Sorry for the radio silence. Things have been a tad, well, meh. The Cheetah Keeper seems to be working for a ‘how many times can you make mummy cry on the school run’ award by refusing to get dressed of a morning and having to be taken, kicking and screaming into school and once again, my sinuses are infected. Sinusitis with Ehlers Danlos Syndrome is no fun at all. Sinusitis isn’t fun at the best of times; excruciatingly painful, the feeling overwhelming congestion – your face feeling like it’s as packed as the M25 on a Bank Holiday Friday evening. I have discovered, that with my sort of Ehlers Danlos Syndrome, getting sinusitis is far more likely and also far harder to shift.

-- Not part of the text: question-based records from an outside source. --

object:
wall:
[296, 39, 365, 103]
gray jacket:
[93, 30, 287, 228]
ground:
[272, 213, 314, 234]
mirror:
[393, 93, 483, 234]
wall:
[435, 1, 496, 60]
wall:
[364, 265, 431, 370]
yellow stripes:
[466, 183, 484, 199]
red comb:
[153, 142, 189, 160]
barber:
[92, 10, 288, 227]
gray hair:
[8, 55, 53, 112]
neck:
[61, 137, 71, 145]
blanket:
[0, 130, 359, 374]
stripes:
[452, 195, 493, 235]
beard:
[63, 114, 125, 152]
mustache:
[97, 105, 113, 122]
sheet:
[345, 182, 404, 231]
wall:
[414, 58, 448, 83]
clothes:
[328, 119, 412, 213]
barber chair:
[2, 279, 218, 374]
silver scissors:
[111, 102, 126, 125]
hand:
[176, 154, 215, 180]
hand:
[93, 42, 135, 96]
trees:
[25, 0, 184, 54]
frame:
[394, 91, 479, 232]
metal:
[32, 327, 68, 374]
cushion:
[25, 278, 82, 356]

I have had a level of sinus/chest infection since August 2012. Yep, 15 months of it. Much worsened by my ulnar nerve surgery back in January when lingering infection (probably Strep) tootled down into my chest and refused to move. I had a little respite over the summer but it transpires it never quite went, hence the long term cough and snotty nose, plus the feeling of there being gunk in my throat all the time – a feeling that made me crave acidic fizzy (and probably teeth rotting) fizzy drinks as it was the only thing that cut through it. Sales of Pepsi Max must have increased.

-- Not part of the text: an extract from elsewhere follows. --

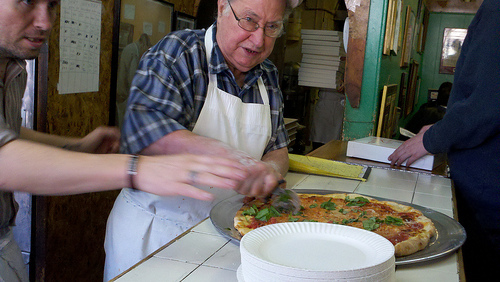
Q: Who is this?
A: Chef.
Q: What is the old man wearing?
A: Apron.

With a bit of research *gross alert* I’ve discovered that the gunk, snot and normal nose related stuff isn’t draining through my sinuses properly because the connective tissue that makes them just isn’t up to the job. Some of the gunk drops into my throat (this is called a post-nasal drip) and then trickles into my chest, making that infected. The rest of it pools in my sinuses – the connective tissue just stretching to accommodate it rather than pushing it through. The bacteria in the snot think ‘wooohooooo’ party place and settle in for the duration and then refuse to go home. Urgh.
So far this autumn I’ve ended up with Staphylococcus Aurea (that’s the SA bit of MRSA, but I didn’t have the MR bit) which, despite 5 weeks of double strength, lab targeted antibiotics went and hid in a corner rather than being blitzed to kingdom come. Within 3 days of coming off those antibiotics, the headaches were back, my face was tender and the pain was beginning to increase. I sounded bunged up – although that seems to be situation normal.

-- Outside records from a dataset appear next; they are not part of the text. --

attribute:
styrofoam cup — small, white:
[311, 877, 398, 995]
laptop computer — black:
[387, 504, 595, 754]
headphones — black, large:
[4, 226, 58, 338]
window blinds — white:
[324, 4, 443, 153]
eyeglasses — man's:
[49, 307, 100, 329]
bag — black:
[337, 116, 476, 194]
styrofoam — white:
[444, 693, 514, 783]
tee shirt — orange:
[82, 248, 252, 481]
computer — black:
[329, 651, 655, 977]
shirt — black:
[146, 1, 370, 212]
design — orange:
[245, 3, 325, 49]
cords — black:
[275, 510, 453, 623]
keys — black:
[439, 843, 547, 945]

By last week the infection was well and truly set in. I don’t run a temperature, I shiver a bit but that’s normal. What happens is that I lose the plot, badly. I was confused, struggling to string a sentence together, had the shortest fuse possible and was getting lost in conversation. I was ready to burst into tears at any opportunity and the reality of being out with other people around me (normal things like Sainsburys and going to the zoo) was enough to send my pulse racing and my ‘fight or flight’ adrenaline response veering heavily towards the flight. Except you can’t when you’ve got a trolley full of shopping and a small boy in tow. Claustrophobic, agoraphobic, suffering from poor judgement, having almost no spacial awareness and feeling distressingly out of control – but no temperature.
I was exhausted but couldn’t sleep – the pain in my head and face was exacerbated by lying down. Regular doses of Tramadol didn’t touch the sides. Walking hurt – every footstep jarred through my face like skewers. Sinusitis is no fun.
Having researched further, it seems that people with EDS are more prone to sinusitis for the reasons I mentioned above. It also seems that the only way to shift it is to have long doses of strong antibiotics. By long I mean around 20 days, not just the 6 or 7 that would deal with it in people without the syndrome. I’ve also realised I need to catch it early – as far as I’m aware, current NICE prescribing guidelines recommend that people suffer the symptoms of sinusitis for 2-3 weeks before antibiotics are given as the viral infection can take that long to clear, especially after a cold. I’m going to have to be a rebel (thankfully my GP is up for this!) and get the treatment in as soon as I can – because I can’t keep going through the winter like this.
I’m now 3 days into the Clarithromycin (500mg twice a day for 4 weeks – ‘normal’ dose would be 250mg twice daily for 6-10 days so the leaflet tells me) – it gives me a strange metallic taste in my mouth but the pain is easing – it’s not bad enough to bring tears to my eyes or make me feel sick. I so hope it works – there’s a lot of autumn I want to photograph.